- Opening Delimiter -
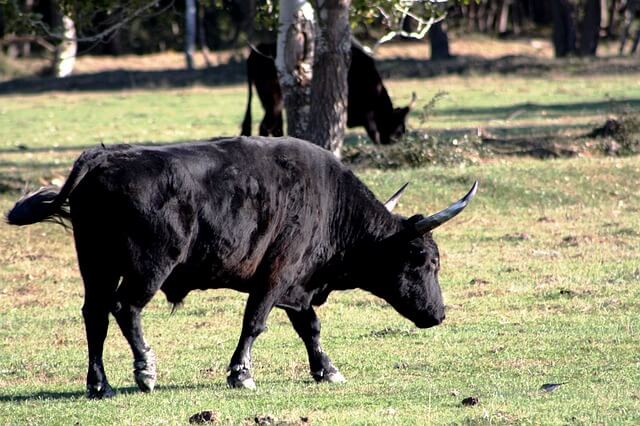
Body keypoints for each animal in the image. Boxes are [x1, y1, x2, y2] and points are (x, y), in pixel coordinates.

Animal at [5, 137, 476, 400]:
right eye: (425, 260)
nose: (439, 315)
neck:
- Closing Delimiter -
(Prompt)
Print all of the material exactly. Omit pictures.

(Written answer)
Body keypoints for each animal in the image. Boxes are [x1, y1, x2, y2] and points are (x, y), in pixel coordinates.

Animal at [5, 137, 476, 400]:
right eye: (425, 260)
nose: (439, 315)
neck:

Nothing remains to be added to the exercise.